To solve the problem of finding the intensity at specified distances from the source, let's use the formula for intensity $I$ of a wave emitted isotropically by a point source:

$I = \frac{P}{4\pi r^2}$

Where:

• $I$ is the intensity (in W/m²),
• $P$ is the power of the source (1.7 W in this case),
• $r$ is the distance from the source (1.0 m for part (a) and 2.8 m for part (b)).

Solution:

Part (a): At $r = 1.0 \, \text{m}$

$I = \frac{1.7}{4 \pi (1.0)^2}$ $I = \frac{1.7}{4 \pi} \approx \frac{1.7}{12.566} \approx 0.1353 \, \text{W/m}^2$

Part (b): At $r = 2.8 \, \text{m}$

$I = \frac{1.7}{4 \pi (2.8)^2}$ $I = \frac{1.7}{4 \pi (7.84)} \approx \frac{1.7}{98.491} \approx 0.0173 \, \text{W/m}^2$

Final Answers:

(a) $I = 0.1353 \, \text{W/m}^2$
(b) $I = 0.0173 \, \text{W/m}^2$

Let me know if you need further details or explanations!

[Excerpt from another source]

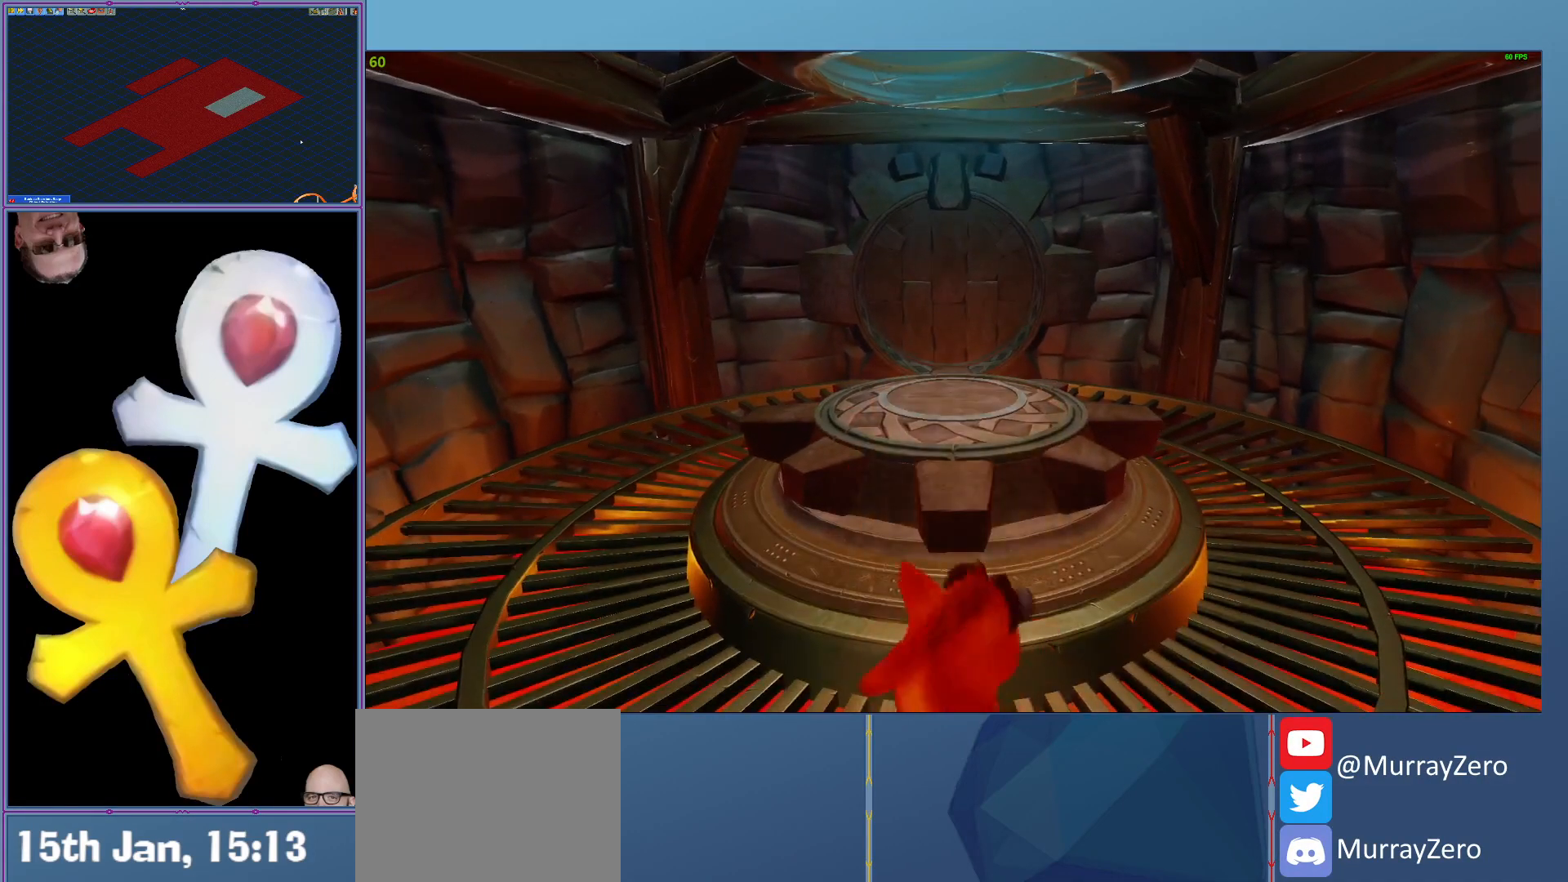
{"buttons": ["L2"], "left_stick": "down", "events": [[100, "left_stick", "center"], [280, "left_stick", "down"]]}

Additional Questions for Practice:

1. How does the intensity change if the power of the source is doubled?
2. What is the intensity at a distance of 5.0 m from the source?
3. What is the total energy passing through a sphere of radius 2.0 m per second?
4. How does the intensity relate to the inverse-square law?
5. If the medium absorbs some energy, how does the intensity at a point change?

Tip:

Always ensure to square the distance $r$ in intensity calculations, as small errors in this step can significantly affect the result.